Wacky blood pressure...any experiences?

[Ckitz]

I was diagnosed with NCS after a tilt test when I was in my 50’s., I have been ill since childhood with Dysautonomia and on disability since the age of 40. I suspect I have POTS despite being told I have NCS.  I don’t go to a doctor much because they don’t know what to do and I have limited income. I am disabled because of my Dysautonomia.. The last three years I have had a new problem with my blood pressure. Resting, it can go up to 160/ 116 or more, it can also be normal. The bottom number tends to stay in the 90s or 100’s...The few times I have seen a doctor...my BP has been normal, so they don’t see the problem. It has gotten so high I got extremely dizzy and was vomiting. In anyone's experience, should I be concerned? Can Dysautonomia cause this ?  Also, can exercising too much, or standing( walking) too much, do this, in your experience?  I eat healthy and exercise as much as possible.. I do have a lot of physical pain, but I don’t think that is what pushes the blood pressure up. 

I am very aware this form is not for professional medical advice, but I would greatly appreciate info on anyone else's experience concerning this blood pressure issue,  and what they do about it. 

 

[MomtoGiuliana]

Have you mentioned this symptom to your doctor?  Perhaps keeping a record of it over time and sharing that with your doctor would be helpful.  I have also found that electronic bp monitors can be off.  You may want to bring your monitor to the dr's office and have them check it or compare your bp to what they measure in the office.  Dysautonomia can cause changeable bp.  Although keep in mind that bp varies even in healthy people throughout the day, the readings you are getting sound high.  When my POTS was more severe I had episodic high bp.  I still take a beta blocker, that definitely helped.  Also I took an SSRI for awhile which seemed to help "even out" my sympathetic nervous system.

[Guest ANCY]

I deal with this most days, for me that's my better days. Range from 60/30-140/90 normally and a lot of days get up to 160/110. We are not able to do a whole lot treatment wise as I pass out several times a day because of low blood pressure drops and we don't want to push those any lower. It is really a big balancing act sometimes lol! I am 26 and was declared disabled at 20. Use florinef (0.1cmg 2 x a day) and midodrine (10-20 mg 5 x a day) and have used clonidine to try and bring some of the highs down but seem to be reacting to it...
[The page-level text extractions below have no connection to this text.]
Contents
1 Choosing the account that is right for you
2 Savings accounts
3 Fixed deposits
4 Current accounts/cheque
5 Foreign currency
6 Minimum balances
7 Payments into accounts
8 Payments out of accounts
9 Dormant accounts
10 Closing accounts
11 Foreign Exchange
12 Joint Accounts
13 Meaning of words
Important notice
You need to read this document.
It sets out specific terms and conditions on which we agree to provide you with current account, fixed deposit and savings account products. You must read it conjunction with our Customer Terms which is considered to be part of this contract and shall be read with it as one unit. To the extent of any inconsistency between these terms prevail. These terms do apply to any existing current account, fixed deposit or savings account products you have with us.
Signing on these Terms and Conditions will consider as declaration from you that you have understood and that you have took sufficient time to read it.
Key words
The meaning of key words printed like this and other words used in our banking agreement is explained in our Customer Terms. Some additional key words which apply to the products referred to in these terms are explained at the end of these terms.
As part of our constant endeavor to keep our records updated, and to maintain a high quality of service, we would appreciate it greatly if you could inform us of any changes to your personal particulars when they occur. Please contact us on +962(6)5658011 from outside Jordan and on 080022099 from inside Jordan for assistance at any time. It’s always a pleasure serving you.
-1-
Recording a log of BPs and bringing it in to my dr has been very helpful in the past. Periodically they'll have me do that so we can establish a sort of "baseline" to go off of. 

[Ckitz]

12 hours ago, MomtoGiuliana said:

Have you mentioned this symptom to your doctor?  Perhaps keeping a record of it over time and sharing that with your doctor would be helpful.  I have also found that electronic bp monitors can be off.  You may want to bring your monitor to the dr's office and have them check it or compare your bp to what they measure in the office.  Dysautonomia can cause changeable bp.  Although keep in mind that bp varies even in healthy people throughout the day, the readings you are getting sound high.  When my POTS was more severe I had episodic high bp.  I still take a beta blocker, that definitely helped.  Also I took an SSRI for awhile which seemed to help "even out" my sympathetic nervous system.
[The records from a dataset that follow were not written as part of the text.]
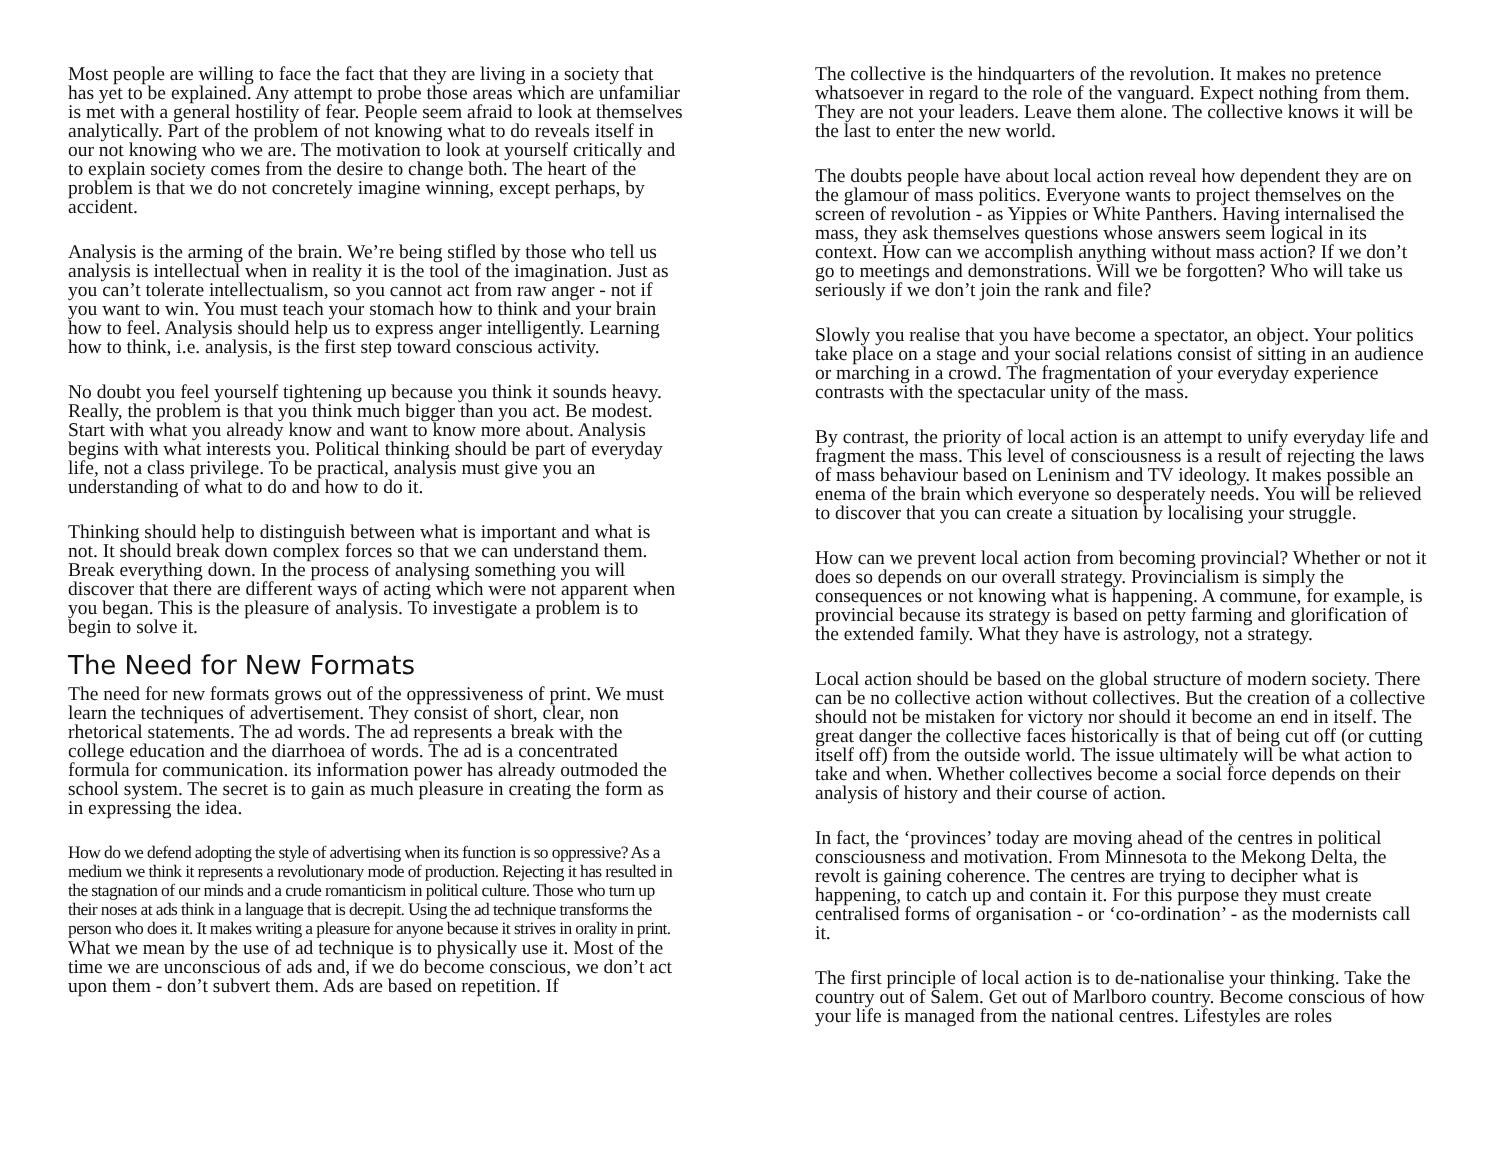Most people are willing to face the fact that they are living in a society that has yet to be explained. Any attempt to probe those areas which are unfamiliar is met with a general hostility of fear. People seem afraid to look at themselves analytically. Part of the problem of not knowing what to do reveals itself in our not knowing who we are. The motivation to look at yourself critically and to explain society comes from the desire to change both. The heart of the problem is that we do not concretely imagine winning, except perhaps, by accident.
Analysis is the arming of the brain. We’re being stifled by those who tell us analysis is intellectual when in reality it is the tool of the imagination. Just as you can’t tolerate intellectualism, so you cannot act from raw anger - not if you want to win. You must teach your stomach how to think and your brain how to feel. Analysis should help us to express anger intelligently. Learning how to think, i.e. analysis, is the first step toward conscious activity.
No doubt you feel yourself tightening up because you think it sounds heavy. Really, the problem is that you think much bigger than you act. Be modest. Start with what you already know and want to know more about. Analysis begins with what interests you. Political thinking should be part of everyday life, not a class privilege. To be practical, analysis must give you an understanding of what to do and how to do it.
Thinking should help to distinguish between what is important and what is not. It should break down complex forces so that we can understand them. Break everything down. In the process of analysing something you will discover that there are different ways of acting which were not apparent when you began. This is the pleasure of analysis. To investigate a problem is to begin to solve it.
The Need for New Formats
The need for new formats grows out of the oppressiveness of print. We must learn the techniques of advertisement. They consist of short, clear, non rhetorical statements. The ad words. The ad represents a break with the college education and the diarrhoea of words. The ad is a concentrated formula for communication. its information power has already outmoded the school system. The secret is to gain as much pleasure in creating the form as in expressing the idea.
How do we defend adopting the style of advertising when its function is so oppressive? As a medium we think it represents a revolutionary mode of production. Rejecting it has resulted in the stagnation of our minds and a crude romanticism in political culture. Those who turn up their noses at ads think in a language that is decrepit. Using the ad technique transforms the person who does it. It makes writing a pleasure for anyone because it strives in orality in print.
What we mean by the use of ad technique is to physically use it. Most of the time we are unconscious of ads and, if we do become conscious, we don’t act upon them - don’t subvert them. Ads are based on repetition. If
The collective is the hindquarters of the revolution. It makes no pretence whatsoever in regard to the role of the vanguard. Expect nothing from them. They are not your leaders. Leave them alone. The collective knows it will be the last to enter the new world.
The doubts people have about local action reveal how dependent they are on the glamour of mass politics. Everyone wants to project themselves on the screen of revolution - as Yippies or White Panthers. Having internalised the mass, they ask themselves questions whose answers seem logical in its context. How can we accomplish anything without mass action? If we don’t go to meetings and demonstrations. Will we be forgotten? Who will take us seriously if we don’t join the rank and file?
Slowly you realise that you have become a spectator, an object. Your politics take place on a stage and your social relations consist of sitting in an audience or marching in a crowd. The fragmentation of your everyday experience contrasts with the spectacular unity of the mass.
By contrast, the priority of local action is an attempt to unify everyday life and fragment the mass. This level of consciousness is a result of rejecting the laws of mass behaviour based on Leninism and TV ideology. It makes possible an enema of the brain which everyone so desperately needs. You will be relieved to discover that you can create a situation by localising your struggle.
How can we prevent local action from becoming provincial? Whether or not it does so depends on our overall strategy. Provincialism is simply the consequences or not knowing what is happening. A commune, for example, is provincial because its strategy is based on petty farming and glorification of the extended family. What they have is astrology, not a strategy.
Local action should be based on the global structure of modern society. There can be no collective action without collectives. But the creation of a collective should not be mistaken for victory nor should it become an end in itself. The great danger the collective faces historically is that of being cut off (or cutting itself off) from the outside world. The issue ultimately will be what action to take and when. Whether collectives become a social force depends on their analysis of history and their course of action.
In fact, the ‘provinces’ today are moving ahead of the centres in political consciousness and motivation. From Minnesota to the Mekong Delta, the revolt is gaining coherence. The centres are trying to decipher what is happening, to catch up and contain it. For this purpose they must create centralised forms of organisation - or ‘co-ordination’ - as the modernists call it.
The first principle of local action is to de-nationalise your thinking. Take the country out of Salem. Get out of Marlboro country. Become conscious of how your life is managed from the national centres. Lifestyles are roles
You are right, I need to start keeping a record again. One doctor , awhile back,said my monitor might be off, so I did research on a reliable monitor and bought it. I still got the same high numbers. I take a beta blocker. I just wish I knew what I was doing to cause it to go so high. Maybe just being in a standing position ( walking) too long. 

[Ckitz]

12 hours ago, ANCY said:

I deal with this most days, for me that's my better days. Range from 60/30-140/90 normally and a lot of days get up to 160/110. We are not able to do a whole lot treatment wise as I pass out several times a day because of low blood pressure drops and we don't want to push those any lower. It is really a big balancing act sometimes lol! I am 26 and was declared disabled at 20. Use florinef (0.1cmg 2 x a day) and midodrine (10-20 mg 5 x a day) and have used clonidine to try and bring some of the highs down but seem to be reacting to it...

Recording a log of BPs and bringing it in to my dr has been very helpful in the past. Periodically they'll have me do that so we can establish a sort of "baseline" to go off of. 
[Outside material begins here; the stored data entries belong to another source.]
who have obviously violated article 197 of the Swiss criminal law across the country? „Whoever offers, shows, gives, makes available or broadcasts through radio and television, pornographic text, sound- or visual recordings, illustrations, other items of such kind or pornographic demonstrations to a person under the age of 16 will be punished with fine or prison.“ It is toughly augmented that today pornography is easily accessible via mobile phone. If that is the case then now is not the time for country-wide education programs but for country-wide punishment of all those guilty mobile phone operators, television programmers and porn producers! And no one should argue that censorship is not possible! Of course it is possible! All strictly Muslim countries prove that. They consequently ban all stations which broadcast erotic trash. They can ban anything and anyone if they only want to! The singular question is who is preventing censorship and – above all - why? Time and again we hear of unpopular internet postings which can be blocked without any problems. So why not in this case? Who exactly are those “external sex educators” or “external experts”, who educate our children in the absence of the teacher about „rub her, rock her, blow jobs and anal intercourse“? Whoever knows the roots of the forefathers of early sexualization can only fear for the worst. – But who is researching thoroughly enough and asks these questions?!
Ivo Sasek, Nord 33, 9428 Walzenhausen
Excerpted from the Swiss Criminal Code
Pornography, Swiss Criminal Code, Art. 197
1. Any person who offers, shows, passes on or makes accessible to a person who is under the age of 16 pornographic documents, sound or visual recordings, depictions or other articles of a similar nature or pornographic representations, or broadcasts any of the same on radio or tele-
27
ANCY......Thanks so much for your input. I was  getting frustrated. I got scared I was going to have a heart attack, but when I think of it ,I have had so many attacks, I would have had one by now. Keeping a balance is hard. I have been going for long walks and I have a feeling this is causing my spikes. I need to keep a BP record again.  I hate seeing someone so young dealing with this....my heart goes out to you. 

[p8d]

Mine got up to 160/100 fairly regularly and I ended up cutting back on florinef a little bit which helps.  Have you been tested for hyperadregenic POTS?  I believe that can make the BP rise in some situations.  I finally found a beta blocker that helps my HR and BP that I can tolerate, Bystolic.  I also switched to methyldopa from clonidine for norepinephrine surges and found it didn’t tank my BP as much.